Discovery lays the foundation for the development of novel antiviral drugs.
With an alarm code, we can enter a building without the bells ringing. It turns out that the SARS coronavirus 2 (SARS-CoV-2) has the same advantage when entering cells. It has the code to roll right into it.
Today (July 24, 2020) in Nature communicationResearchers at the University of Texas Health Science Center at San Antonio (UT Health San Antonio) reported how the coronavirus does this.
The scientists undid the structure of an enzyme called nsp16, which produces the virus and then uses it to modify its messenger RNA Cap said Yogesh Gupta, PhD, the lead author of the study from the Joe R. and Teresa Lozano Long School of Medicine at UT Health San Antonio.
“It’s a camouflage,” said Dr. Gupta. “Because of the modifications that deceive the cell, the resulting viral messenger RNA is now considered part of the cell’s code and not foreign.”
Deciphering the 3D structure of nsp16 paves the way for a rational design of antiviral drugs for COVID-19 and other emerging coronavirus infections, said Dr. Gupta. The drugs, new small molecules, would prevent nsp16 from making the modifications. The immune system would then pounce on the invading virus and recognize it as foreign.
“Yogesh’s work discovered the 3D structure of a key enzyme of the COVID-19 virus, which is required for its replication, and found a pocket in it that could be used to inhibit this enzyme. This is a fundamental advance in our understanding of the virus, ”said study co-author Robert Hromas, MD, professor and dean of the Long School of Medicine.
Dr. Gupta is an assistant professor at the UT Health San Antonio Institute of Biochemistry and Structural Biology and a member of the University’s Greehey Children’s Cancer Research Institute.
In short, messenger RNA can be described as a transmitter of genetic code for workplaces that produce proteins.
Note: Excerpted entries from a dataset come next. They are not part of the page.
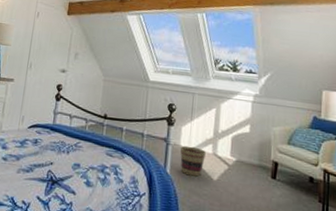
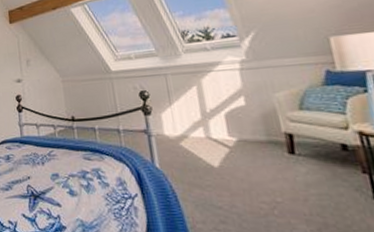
basket: present [180,145,206,177] -> none [164,133,198,167]

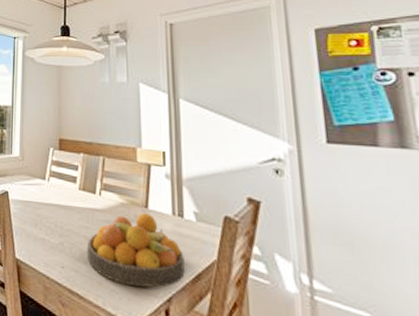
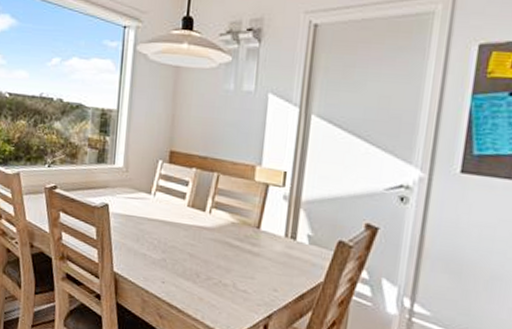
fruit bowl: present [86,213,185,288] -> none [189,233,291,305]

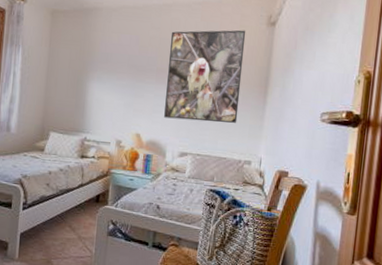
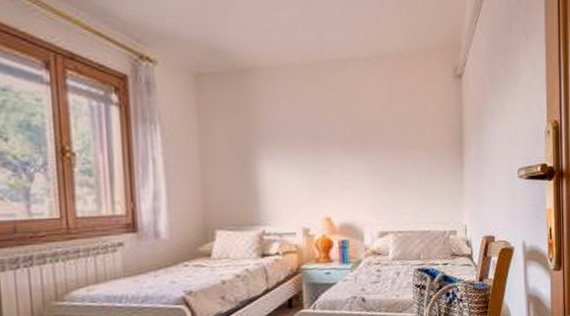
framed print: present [164,30,246,123] -> none [350,85,437,194]

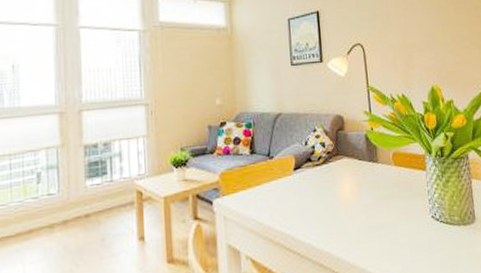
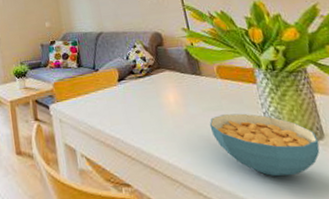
cereal bowl: none [380,201,471,263] -> present [209,113,320,177]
Reference: “Structural basis for the modification of the RNA cap by SARS-CoV-2” by Thiruselvam Viswanathan, Shailee Arya, Siu-Hong Chan, Shan Qi, Nan Dai, Anurag Misra, Jun-Gyu-Park, Fatai Oladunni, Dmytro Kovalskyy , Robert A. Hromas, Luis Martinez-Sobrido and Yogesh K. Gupta, July 24, 2020, Nature Communications.
DOI: 10.1038 / s41467-020-17496-8
The lead author’s laboratory, Yogesh Gupta, PhD, is supported by funds from the Max and Minnie Tomerlin Voelcker Foundation, the San Antonio Area Foundation, the University of Texas System, UT Health San Antonio, and UT’s Greehey Children’s Cancer Research Institute San Antonio and the Cancer Prevention and Research Institute of Texas (CPRIT).